Ana and Marina (not their real names) worked cleaning a motel in North Portland for many years. For much of their time there, they earned minimum wage for their work cleaning guest rooms. As part of their duties, they were also expected to do the motel laundry. They didn't receive an hourly wage for that work, but rather a lump sum payment with every paycheck that did not even approach minimum wage. They did not receive overtime pay, though they regularly worked 7 days a week. Their employer tried to disguise its wrongdoing by paying only some of their hours on their paycheck, and the rest in cash or personal checks, often accompanied by an accounting of sorts on a small slip of paper that only further confused the workers.
After receiving complaints, the US Department of Labor investigated the motel for wage and hour violations in 2013. The motel owners pressured Ana and Marina to lie to the investigators about the hours they worked. The DOL ultimately approved a small settlement for a short time period of federal violations, but did not address the systemic problems with the motel's pay practices. The owners were undeterred, and did not improve the motel's pay practices going forward.

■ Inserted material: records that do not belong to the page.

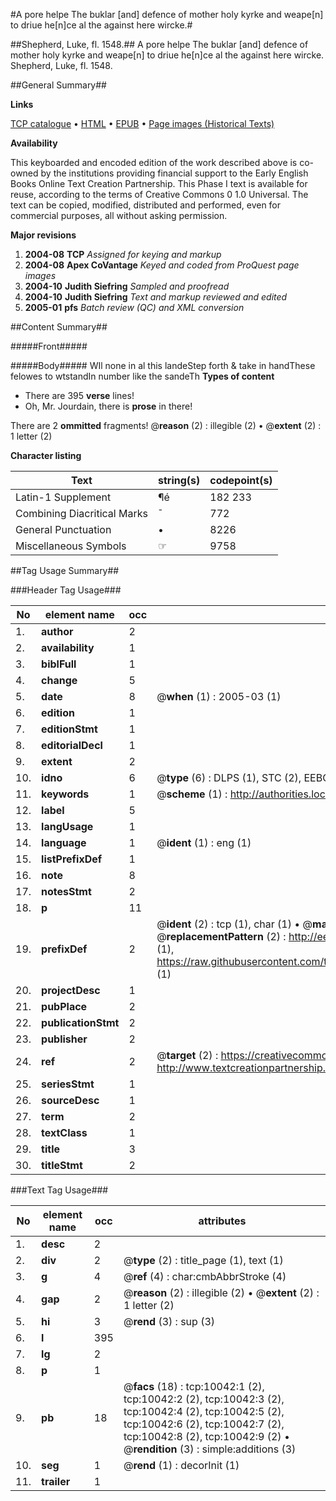 #A pore helpe The buklar [and] defence of mother holy kyrke and weape[n] to driue he[n]ce al the against here wircke.#

##Shepherd, Luke, fl. 1548.##
A pore helpe The buklar [and] defence of mother holy kyrke and weape[n] to driue he[n]ce al the against here wircke.
Shepherd, Luke, fl. 1548.

##General Summary##

**Links**

[TCP catalogue](http://www.ota.ox.ac.uk/tcp/)  • 
[HTML](http://tei.it.ox.ac.uk/tcp/Texts-HTML/free/A02/A02911.html)  • 
[EPUB](http://tei.it.ox.ac.uk/tcp/Texts-EPUB/free/A02/A02911.epub) • 
[Page images (Historical Texts)](https://data.historicaltexts.jisc.ac.uk/view?pubId=eebo-99845157e&pageId=eebo-99845157e-10042-1)

**Availability**

This keyboarded and encoded edition of the
	       work described above is co-owned by the institutions
	       providing financial support to the Early English Books
	       Online Text Creation Partnership. This Phase I text is
	       available for reuse, according to the terms of Creative
	       Commons 0 1.0 Universal. The text can be copied,
	       modified, distributed and performed, even for
	       commercial purposes, all without asking permission.

**Major revisions**

1. __2004-08__ __TCP__ *Assigned for keying and markup*
1. __2004-08__ __Apex CoVantage__ *Keyed and coded from ProQuest page images*
1. __2004-10__ __Judith Siefring__ *Sampled and proofread*
1. __2004-10__ __Judith Siefring__ *Text and markup reviewed and edited*
1. __2005-01__ __pfs__ *Batch review (QC) and XML conversion*

##Content Summary##

#####Front#####

#####Body#####
WIl none in al this landeStep forth & take in handThese felowes to wtstandIn number like the sandeTh
**Types of content**

  * There are 395 **verse** lines!
  * Oh, Mr. Jourdain, there is **prose** in there!

There are 2 **ommitted** fragments! 
 @__reason__ (2) : illegible (2)  •  @__extent__ (2) : 1 letter (2)

**Character listing**


|Text|string(s)|codepoint(s)|
|---|---|---|
|Latin-1 Supplement|¶é|182 233|
|Combining             Diacritical Marks|̄|772|
|General Punctuation|•|8226|
|Miscellaneous Symbols|☞|9758|

##Tag Usage Summary##

###Header Tag Usage###

|No|element name|occ|attributes|
|---|---|---|---|
|1.|__author__|2||
|2.|__availability__|1||
|3.|__biblFull__|1||
|4.|__change__|5||
|5.|__date__|8| @__when__ (1) : 2005-03 (1)|
|6.|__edition__|1||
|7.|__editionStmt__|1||
|8.|__editorialDecl__|1||
|9.|__extent__|2||
|10.|__idno__|6| @__type__ (6) : DLPS (1), STC (2), EEBO-CITATION (1), PROQUEST (1), VID (1)|
|11.|__keywords__|1| @__scheme__ (1) : http://authorities.loc.gov/ (1)|
|12.|__label__|5||
|13.|__langUsage__|1||
|14.|__language__|1| @__ident__ (1) : eng (1)|
|15.|__listPrefixDef__|1||
|16.|__note__|8||
|17.|__notesStmt__|2||
|18.|__p__|11||
|19.|__prefixDef__|2| @__ident__ (2) : tcp (1), char (1)  •  @__matchPattern__ (2) : ([0-9\-]+):([0-9IVX]+) (1), (.+) (1)  •  @__replacementPattern__ (2) : http://eebo.chadwyck.com/downloadtiff?vid=$1&page=$2 (1), https://raw.githubusercontent.com/textcreationpartnership/Texts/master/tcpchars.xml#$1 (1)|
|20.|__projectDesc__|1||
|21.|__pubPlace__|2||
|22.|__publicationStmt__|2||
|23.|__publisher__|2||
|24.|__ref__|2| @__target__ (2) : https://creativecommons.org/publicdomain/zero/1.0/ (1), http://www.textcreationpartnership.org/docs/. (1)|
|25.|__seriesStmt__|1||
|26.|__sourceDesc__|1||
|27.|__term__|2||
|28.|__textClass__|1||
|29.|__title__|3||
|30.|__titleStmt__|2||


###Text Tag Usage###

|No|element name|occ|attributes|
|---|---|---|---|
|1.|__desc__|2||
|2.|__div__|2| @__type__ (2) : title_page (1), text (1)|
|3.|__g__|4| @__ref__ (4) : char:cmbAbbrStroke (4)|
|4.|__gap__|2| @__reason__ (2) : illegible (2)  •  @__extent__ (2) : 1 letter (2)|
|5.|__hi__|3| @__rend__ (3) : sup (3)|
|6.|__l__|395||
|7.|__lg__|2||
|8.|__p__|1||
|9.|__pb__|18| @__facs__ (18) : tcp:10042:1 (2), tcp:10042:2 (2), tcp:10042:3 (2), tcp:10042:4 (2), tcp:10042:5 (2), tcp:10042:6 (2), tcp:10042:7 (2), tcp:10042:8 (2), tcp:10042:9 (2)  •  @__rendition__ (3) : simple:additions (3)|
|10.|__seg__|1| @__rend__ (1) : decorInit (1)|
|11.|__trailer__|1||
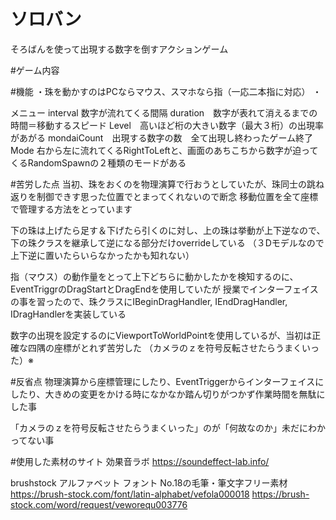 # ソロバン
そろばんを使って出現する数字を倒すアクションゲーム



#ゲーム内容




#機能
・珠を動かすのはPCならマウス、スマホなら指（一応二本指に対応）
・

メニュー
interval 数字が流れてくる間隔
duration　数字が表れて消えるまでの時間＝移動するスピード
Level　高いほど桁の大きい数字（最大３桁）の出現率があがる
mondaiCount　出現する数字の数　全て出現し終わったゲーム終了
Mode 右から左に流れてくるRightToLeftと、画面のあちこちから数字が迫ってくるRandomSpawnの２種類のモードがある



#苦労した点
当初、珠をおくのを物理演算で行おうとしていたが、珠同士の跳ね返りを制御できす思った位置でとまってくれないので断念
移動位置を全て座標で管理する方法をとっています

下の珠は上げたら足す＆下げたら引くのに対し、上の珠は挙動が上下逆なので、下の珠クラスを継承して逆になる部分だけoverrideしている
（３Dモデルなので上下逆に置いたらいらなかったかも知れない）

指（マウス）の動作量をとって上下どちらに動かしたかを検知するのに、EventTriggrのDragStartとDragEndを使用していたが
授業でインターフェイスの事を習ったので、珠クラスにIBeginDragHandler, IEndDragHandler, IDragHandlerを実装している

数字の出現を設定するのにViewportToWorldPointを使用しているが、当初は正確な四隅の座標がとれず苦労した
（カメラのｚを符号反転させたらうまくいった）※

#反省点
物理演算から座標管理にしたり、EventTriggerからインターフェイスにしたり、大きめの変更をかける時になかなか踏ん切りがつかず作業時間を無駄にした事

「カメラのｚを符号反転させたらうまくいった」のが「何故なのか」未だにわかってない事


#使用した素材のサイト
効果音ラボ
https://soundeffect-lab.info/

brushstock
アルファベット フォント No.18の毛筆・筆文字フリー素材
https://brush-stock.com/font/latin-alphabet/vefola000018
https://brush-stock.com/word/request/veworequ003776
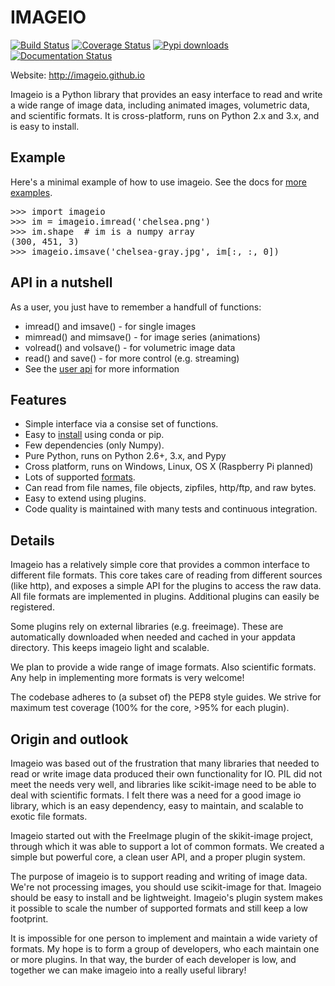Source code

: # IMAGEIO

[![Build Status](https://travis-ci.org/imageio/imageio.svg?branch=master)](https://travis-ci.org/imageio/imageio)
[![Coverage Status](https://coveralls.io/repos/imageio/imageio/badge.png?branch=master)](https://coveralls.io/r/imageio/imageio?branch=master)
[![Pypi downloads](https://pypip.in/d/imageio/badge.png)](https://pypi.python.org/pypi/imageio)
[![Documentation Status](https://readthedocs.org/projects/imageio/badge/?version=latest)](https://readthedocs.org/projects/imageio/?badge=latest)
   
Website: http://imageio.github.io

<!-- From below ends up on the website Keep this ---- DIVIDER ---- -->

<p class='summary'>
Imageio is a Python library that provides an easy interface to read and
write a wide range of image data, including animated images, volumetric
data, and scientific formats. It is cross-platform, runs on Python 2.x
and 3.x, and is easy to install.
</p>

<h2>Example</h2>
Here's a minimal example of how to use imageio. See the docs for 
<a href='http://imageio.readthedocs.org/en/latest/examples.html'>more examples</a>.
<pre>
>>> import imageio
>>> im = imageio.imread('chelsea.png')
>>> im.shape  # im is a numpy array
(300, 451, 3)
>>> imageio.imsave('chelsea-gray.jpg', im[:, :, 0])
</pre>

<h2>API in a nutshell</h2>
As a user, you just have to remember a handfull of functions:

<ul>
    <li>imread() and imsave() - for single images</li>
    <li>mimread() and mimsave() - for image series (animations)</li>
    <li>volread() and volsave() - for volumetric image data</li>
    <li>read() and save() - for more control (e.g. streaming)</li>
    <li>See the <a href='http://imageio.readthedocs.org/en/latest/userapi.html'>user api</a> for more information</li>
</ul>


<h2>Features</h2>
<ul>
    <li>Simple interface via a consise set of functions.</li>
    <li>Easy to <a href='http://imageio.readthedocs.org/en/latest/installation.html'>install</a> using conda or pip.</li>    
    <li>Few dependencies (only Numpy).</li>
    <li>Pure Python, runs on Python 2.6+, 3.x, and Pypy</li>
    <li>Cross platform, runs on Windows, Linux, OS X (Raspberry Pi planned)</li>
    <li>Lots of supported <a href='http://imageio.readthedocs.org/en/latest/formats.html'>formats</a>.</li>
    <li>Can read from file names, file objects, zipfiles, http/ftp, and raw bytes.</li>
    <li>Easy to extend using plugins.</li>
    <li>Code quality is maintained with many tests and continuous integration.</li>
</ul>


<h2>Details</h2>
<p>
Imageio has a relatively simple core that provides a common interface
to different file formats. This core takes care of reading from different
sources (like http), and exposes a simple API for the plugins to access
the raw data. All file formats are implemented in plugins. Additional
plugins can easily be registered.
</p><p>
Some plugins rely on external libraries (e.g. freeimage). These are
automatically downloaded when needed and cached in your appdata
directory. This keeps imageio light and scalable.
</p><p>
We plan to provide a wide range of image formats. Also scientific
formats. Any help in implementing more formats is very welcome!
</p><p>
The codebase adheres to (a subset of) the PEP8 style guides. We strive
for maximum test coverage (100% for the core, >95% for each plugin).
</p>


<h2>Origin and outlook</h2>
<p>
Imageio was based out of the frustration that many libraries that needed
to read or write image data produced their own functionality for IO.
PIL did not meet the needs very well, and libraries like scikit-image
need to be able to deal with scientific formats. I felt there was a
need for a good image io library, which is an easy dependency, easy to
maintain, and scalable to exotic file formats.
</p><p>
Imageio started out with the FreeImage plugin of the skikit-image
project, through which it was able to support a lot of common formats.
We created a simple but powerful core, a clean user API, and a proper
plugin system.
</p><p>
The purpose of imageio is to support reading and writing of image data.
We're not processing images, you should use scikit-image for that. Imageio
should be easy to install and be lightweight. Imageio's plugin system
makes it possible to scale the number of supported formats and still
keep a low footprint.
</p><p>
It is impossible for one person to implement and maintain a wide variety
of formats. My hope is to form a group of developers, who each maintain
one or more plugins. In that way, the burder of each developer is low,
and together we can make imageio into a really useful library!
</p>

When Ana and Marina finally left their jobs at the motel, after a series of conflicts and escalating threats by the owners, they came to NWJP looking for help, arriving with a briefcase full of records dating back to 2008. After more than a year of litigation in federal court, NWJP was able to negotiate a settlement with the motel for $60,000. Both clients were pleased to have the motel make some amends for the many years in which they were underpaid and overworked.